Overpriced print, or How I came to appreciate Ebooks.
It’s a sad irony of the small press that many of their books are too expensive for the very people who most want to read them: diehard horror fans who aren’t content with what the major publishers have to offer.
I’m talking about actual books here, words printed on physical paper. Up until a few days ago I wasn’t a fan of the electronic kind.
I was raised on print. Nothing will ever replace the pleasure of turning pages. But the average price of a new book from the small press is around $40, and for those of us who live outside North America where the majority of the independent publishing houses are located, the added cost of international shipping can be almost as much as the book itself.
The small press is often where you find the best horror writers, but until about six years ago I didn’t know this. Like most people, I’d previously assumed that the only horror fiction in existence was that which was available in book stores. Usually this meant big names like King, Koontz, Barker, Straub and Rice, with the occasional smattering of the less familiar. These days most book stores don’t even have a horror section anymore and the few titles they do stock are usually scattered among the shelves of Science Fiction & Fantasy.
What’s worse is that these horror titles are mainly entry level stuff, novelizations of popular television shows and books targeted towards teenagers. Last time I was in a bookstore that did have a horror section, it was a space about a metre squared with three shelves that contained a handful of titles by three or four of the big names.
Enter the internet, where I stumbled upon another world called the small press and discovered a stack of amazing new writers. There were a couple of problems though. Their books were not only a lot more expensive but there was a whole back list of titles that were long out of print and either unavailable or going for truly ridiculous prices online if there were still a few copies floating about. For a newcomer like me this was devastating. I bought the few books I could afford and despaired of ever reading the rest.
But the other day I discovered that two out of print titles I’d wanted for a long time had been rereleased as ebooks: The Convulsion Factory by Brian Hodge and Ravenous Ghosts by Kealan Patrick Burke, two of the most sought after and critically acclaimed debut short story collections in horror, as any hardcore fan will tell you.
The few print copies of The Convulsion Factory still out there are selling for upwards of $150. A print version of Ravenous Ghosts is even rarer. In fact last time I checked it’s no longer available at all. The only print copy I’ve seen in the last few years was going for $250 and it was gone within a day.
But even that’s small change compared to the asking price for some books, like Charlee Jacob’s brilliant collection Up Out Of Cities That Blow Hot And Cold, of which only a single copy was available online for years at an asking price of $650. Or Quietly Now, an anthology tribute to Charles L. Grant, that can go for over $1000.
For obvious reasons the independents generally have to charge more than the majors.
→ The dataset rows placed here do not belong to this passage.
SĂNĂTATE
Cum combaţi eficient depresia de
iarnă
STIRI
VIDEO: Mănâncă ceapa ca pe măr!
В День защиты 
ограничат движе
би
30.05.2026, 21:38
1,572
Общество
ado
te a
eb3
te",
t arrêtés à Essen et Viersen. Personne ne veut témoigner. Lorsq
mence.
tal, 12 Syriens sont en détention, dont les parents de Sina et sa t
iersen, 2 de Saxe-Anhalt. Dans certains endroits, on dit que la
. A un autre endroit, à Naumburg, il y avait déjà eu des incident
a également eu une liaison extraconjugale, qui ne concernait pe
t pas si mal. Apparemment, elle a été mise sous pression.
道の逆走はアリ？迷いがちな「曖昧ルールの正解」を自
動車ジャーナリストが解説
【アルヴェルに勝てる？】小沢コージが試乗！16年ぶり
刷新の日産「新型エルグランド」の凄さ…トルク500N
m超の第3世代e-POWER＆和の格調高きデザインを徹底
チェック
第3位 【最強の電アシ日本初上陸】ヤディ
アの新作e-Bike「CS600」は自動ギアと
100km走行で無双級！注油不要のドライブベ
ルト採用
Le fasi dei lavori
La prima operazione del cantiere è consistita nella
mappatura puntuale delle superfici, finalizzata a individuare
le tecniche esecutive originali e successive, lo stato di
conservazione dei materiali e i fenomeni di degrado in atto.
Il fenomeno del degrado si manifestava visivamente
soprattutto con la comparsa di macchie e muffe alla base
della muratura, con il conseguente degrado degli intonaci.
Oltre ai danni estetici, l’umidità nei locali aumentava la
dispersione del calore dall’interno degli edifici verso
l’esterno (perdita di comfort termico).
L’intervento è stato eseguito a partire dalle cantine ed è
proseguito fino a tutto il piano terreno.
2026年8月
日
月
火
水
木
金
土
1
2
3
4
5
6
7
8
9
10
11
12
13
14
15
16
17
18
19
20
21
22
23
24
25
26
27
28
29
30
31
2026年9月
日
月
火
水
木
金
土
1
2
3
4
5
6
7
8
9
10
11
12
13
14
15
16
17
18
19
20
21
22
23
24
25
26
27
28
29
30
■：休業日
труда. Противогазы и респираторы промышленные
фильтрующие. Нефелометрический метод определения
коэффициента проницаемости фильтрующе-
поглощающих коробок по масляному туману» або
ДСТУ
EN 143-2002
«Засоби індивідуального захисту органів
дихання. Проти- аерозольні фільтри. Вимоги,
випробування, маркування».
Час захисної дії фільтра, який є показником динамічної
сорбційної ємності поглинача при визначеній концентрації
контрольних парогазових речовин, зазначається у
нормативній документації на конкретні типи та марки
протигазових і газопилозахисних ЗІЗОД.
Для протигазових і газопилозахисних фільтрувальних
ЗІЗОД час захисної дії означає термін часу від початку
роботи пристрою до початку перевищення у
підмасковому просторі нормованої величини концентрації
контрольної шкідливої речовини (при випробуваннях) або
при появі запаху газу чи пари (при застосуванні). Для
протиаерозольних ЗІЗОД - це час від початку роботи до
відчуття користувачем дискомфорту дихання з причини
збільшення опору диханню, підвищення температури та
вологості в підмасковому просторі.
I can only imagine how hard it must be to run these small operations with only a tiny handful of staff, or in some cases one person literally doing everything. I want to continue supporting the small press wherever I can, but the price of print often makes it very difficult.
Thankfully however, things seem to be changing. Quality small press outfits like Necro and Delirium are now releasing ebook versions of not just new books but many out of print titles that were either impossible to find or outrageously expensive if you did manage to track down a copy.
The ebook versions of The Convulsion Factory and Ravenous Ghosts cost me just $3 each, and with a plethora of other rarities like Edward Lee’s The Stickmen and Operator B now available for under $10, horror fans everywhere are finally able to read many books they’ve been denied for so long.
I only hope that as more people choose to buy ebooks over print, the small press doesn’t increase the price of hardbacks and trade paper in order to compensate for reduced sales. If so, they might be forced to limit their print runs to a hundred or less, and the price of real books may soon exceed the average mortgage payment.
I sincerely hope not. But if it does happen, hopefully there’ll always be ebook versions available from now on so diehard fans and newcomers alike will no longer be left out in the cold.